** Opening LISTED ENTRIES block **

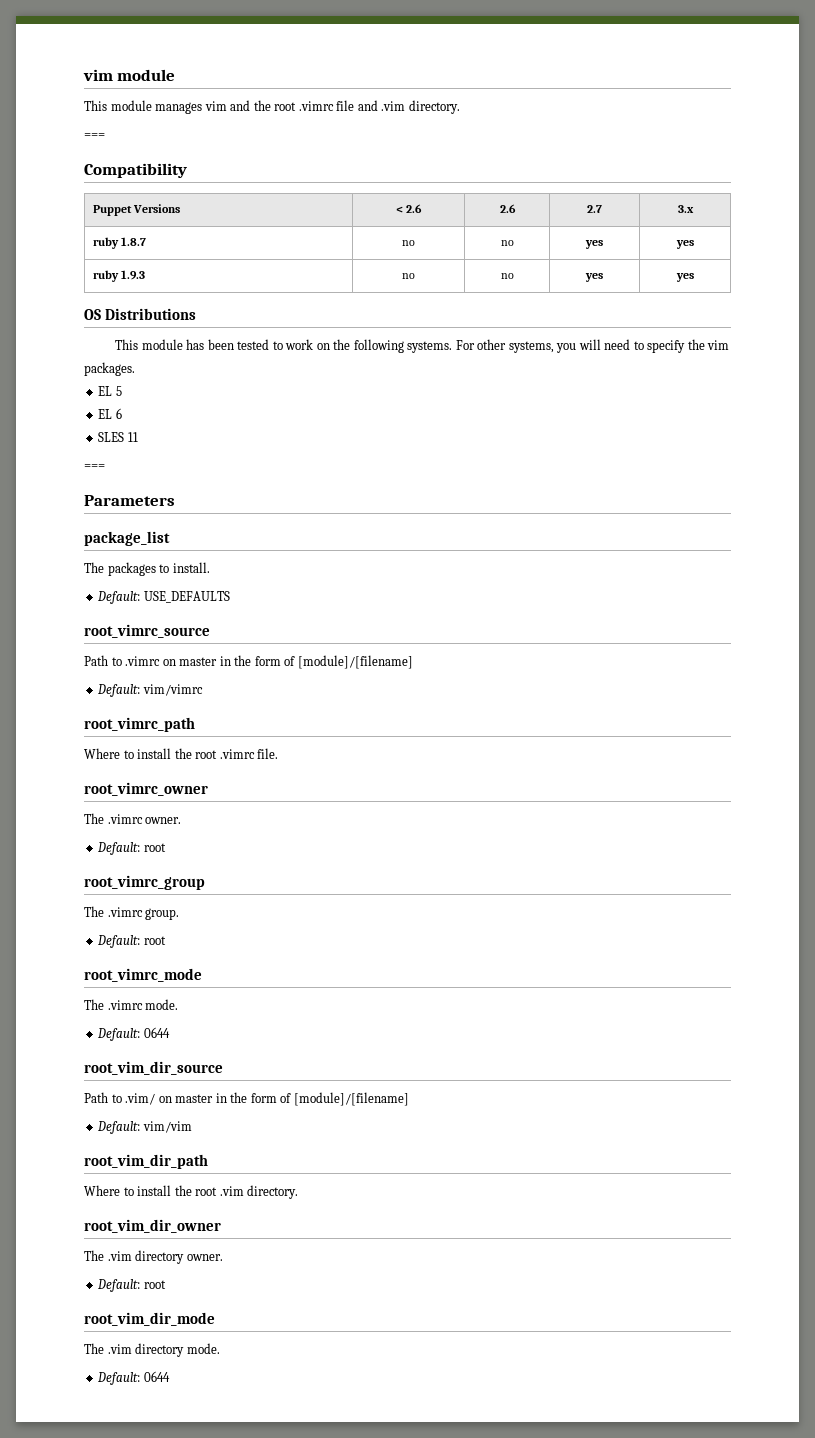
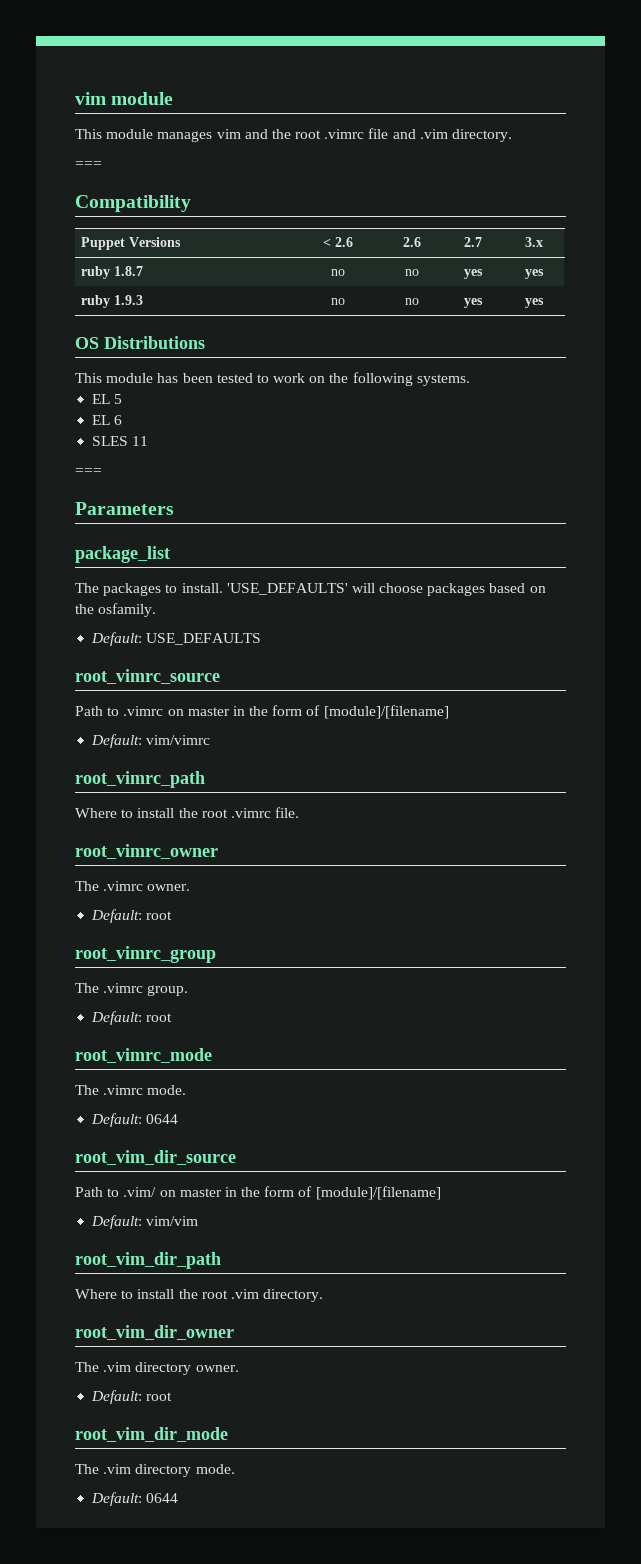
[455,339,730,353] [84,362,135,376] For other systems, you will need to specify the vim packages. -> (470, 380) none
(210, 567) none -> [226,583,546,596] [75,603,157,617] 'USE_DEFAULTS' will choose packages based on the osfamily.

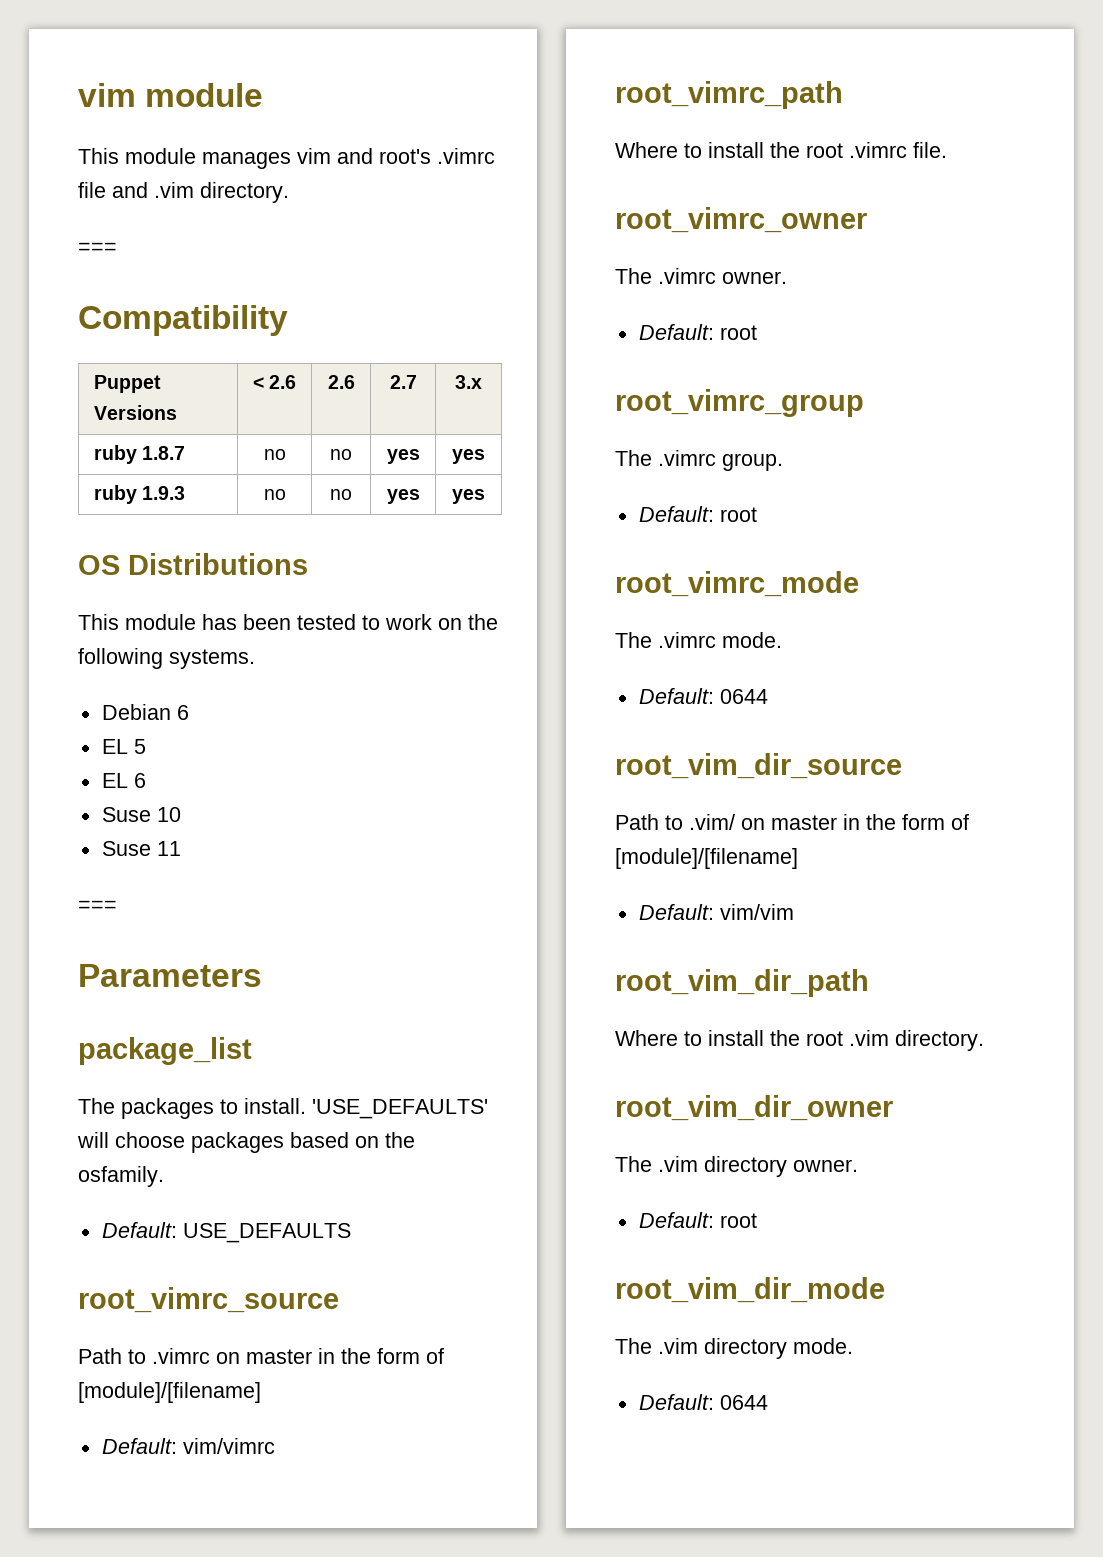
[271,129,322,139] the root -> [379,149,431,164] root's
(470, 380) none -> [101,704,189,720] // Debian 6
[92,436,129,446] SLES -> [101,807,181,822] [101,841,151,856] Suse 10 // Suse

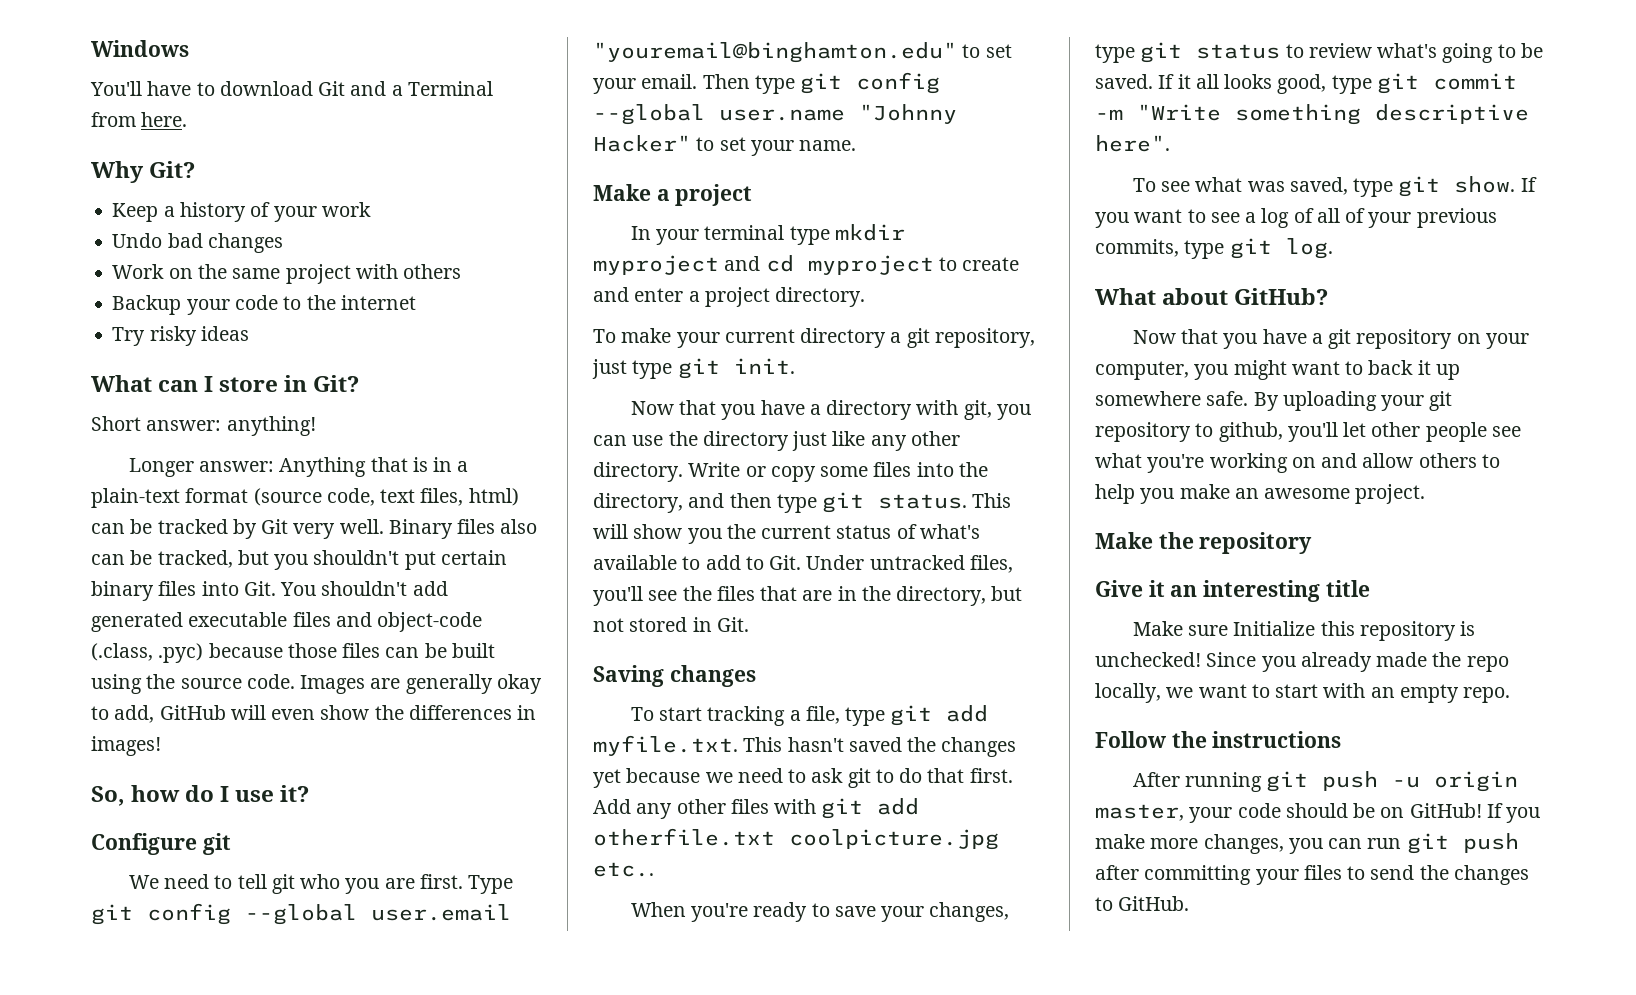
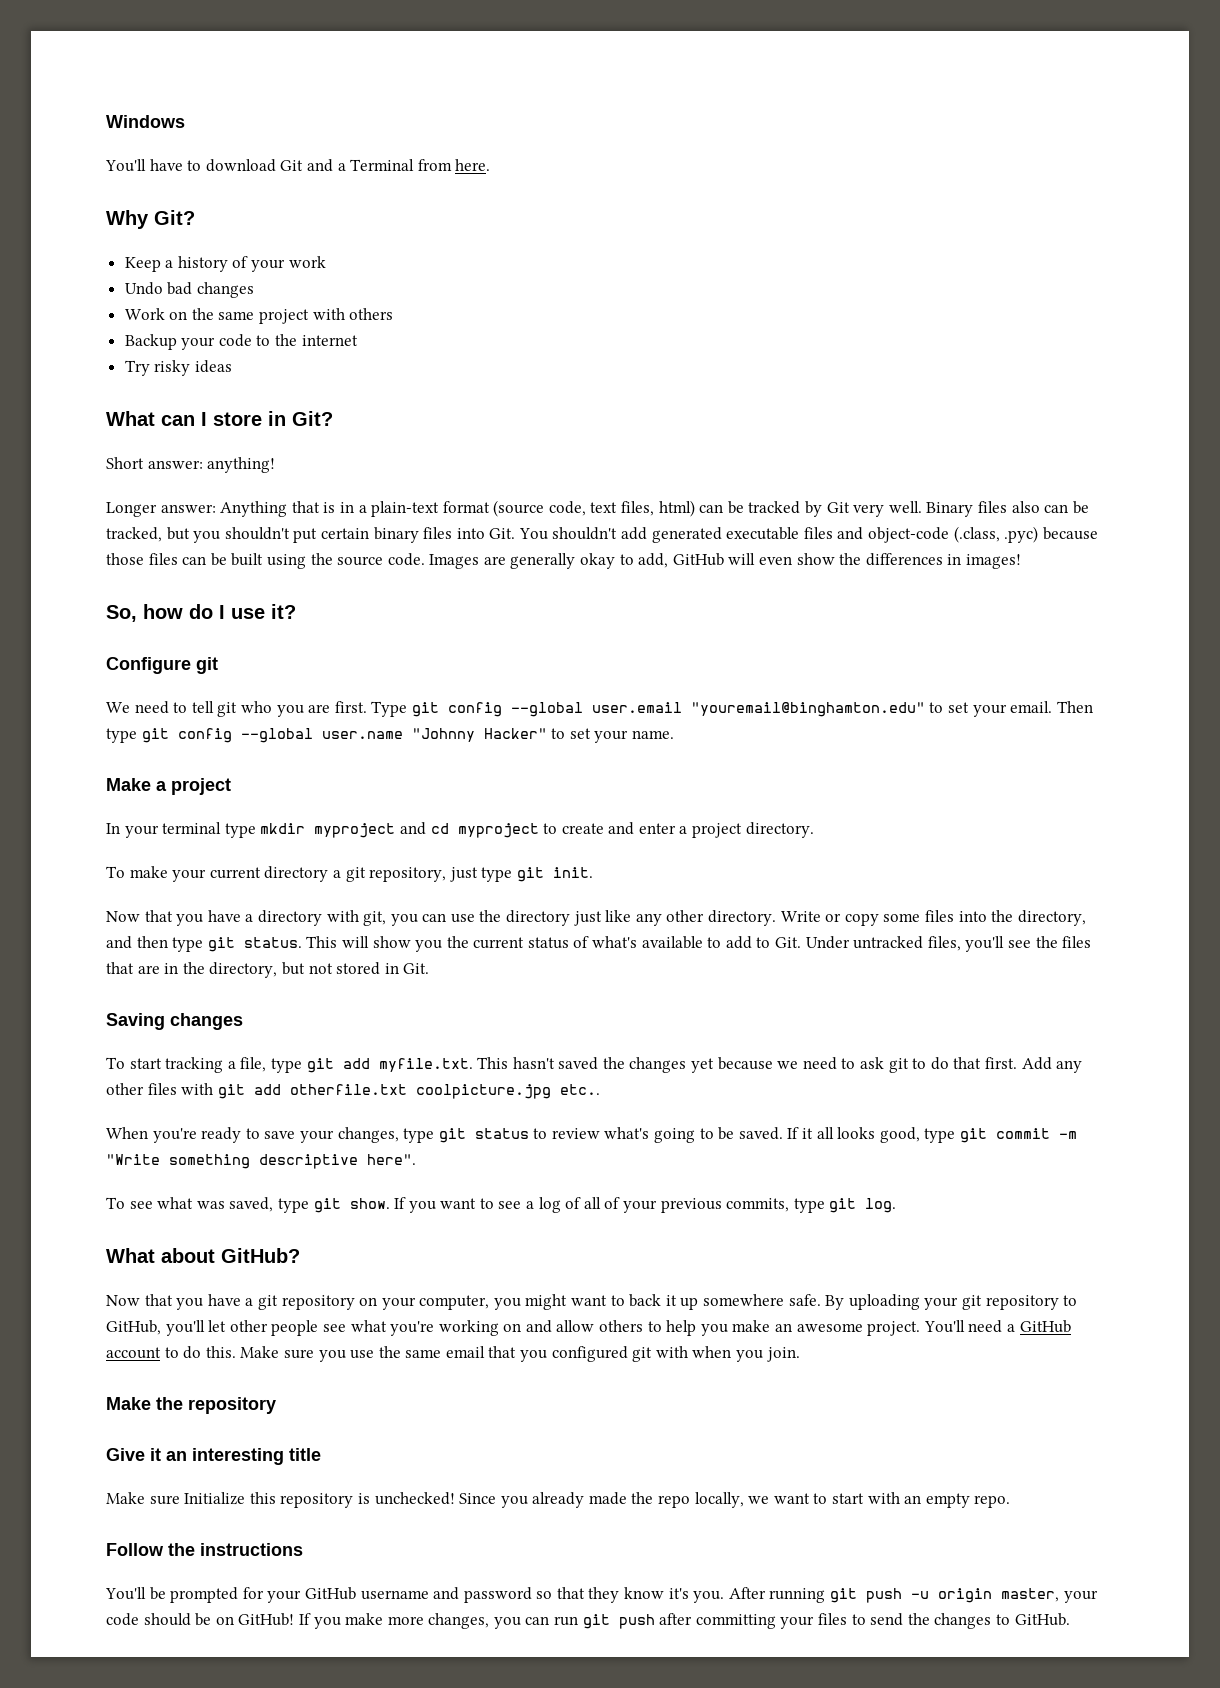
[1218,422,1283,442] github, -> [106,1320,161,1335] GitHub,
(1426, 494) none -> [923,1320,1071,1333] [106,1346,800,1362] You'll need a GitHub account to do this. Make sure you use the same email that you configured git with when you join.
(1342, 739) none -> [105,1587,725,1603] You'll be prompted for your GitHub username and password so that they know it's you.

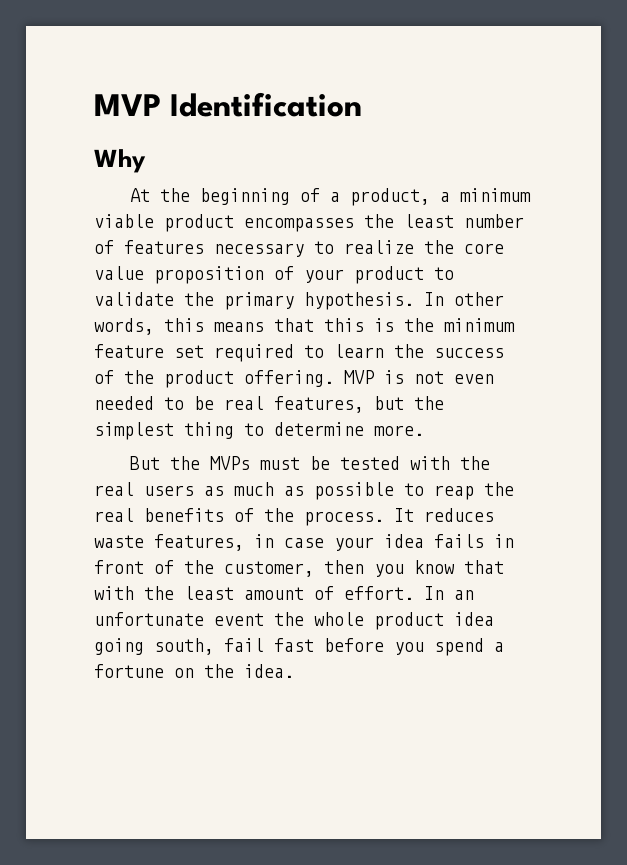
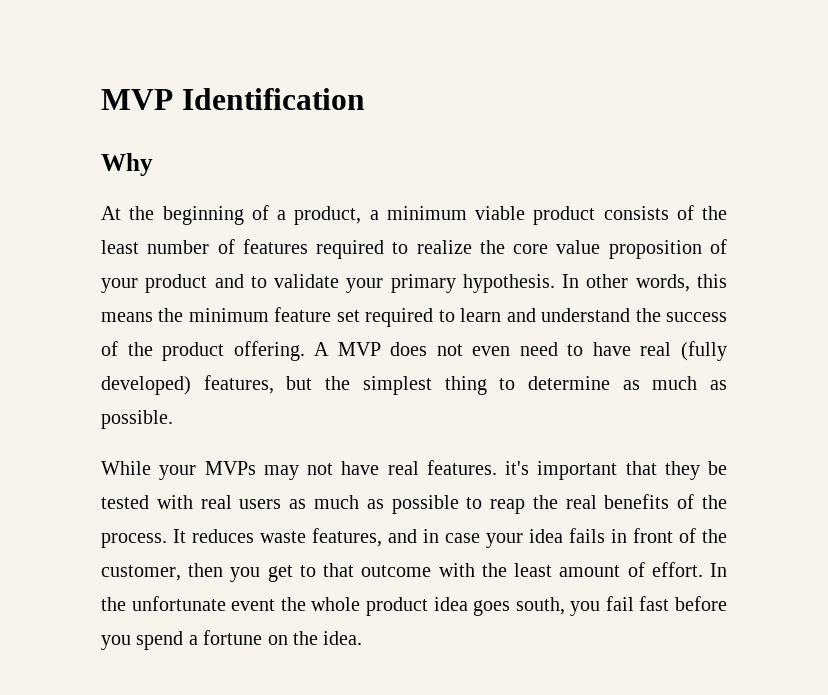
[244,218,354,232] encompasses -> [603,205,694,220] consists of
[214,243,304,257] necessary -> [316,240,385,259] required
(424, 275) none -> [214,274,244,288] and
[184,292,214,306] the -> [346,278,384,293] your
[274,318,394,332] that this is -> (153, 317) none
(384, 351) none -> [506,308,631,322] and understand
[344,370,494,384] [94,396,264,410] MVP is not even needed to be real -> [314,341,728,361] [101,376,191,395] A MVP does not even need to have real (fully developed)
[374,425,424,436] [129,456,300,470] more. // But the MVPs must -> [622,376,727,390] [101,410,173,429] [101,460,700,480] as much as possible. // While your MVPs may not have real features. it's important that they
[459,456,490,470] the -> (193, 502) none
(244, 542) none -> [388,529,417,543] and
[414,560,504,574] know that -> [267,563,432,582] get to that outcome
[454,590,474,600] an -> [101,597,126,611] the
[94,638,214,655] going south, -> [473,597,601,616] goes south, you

** Closing LISTED ENTRIES block **

▶ **INSTRUCTIONS TO FOLLOW**
Take the lines above from the one holding "(244, 542) none -> [388,529,417,543] and" to the last and output them exactly.

▶ **TASK SOLUTION**
(244, 542) none -> [388,529,417,543] and
[414,560,504,574] know that -> [267,563,432,582] get to that outcome
[454,590,474,600] an -> [101,597,126,611] the
[94,638,214,655] going south, -> [473,597,601,616] goes south, you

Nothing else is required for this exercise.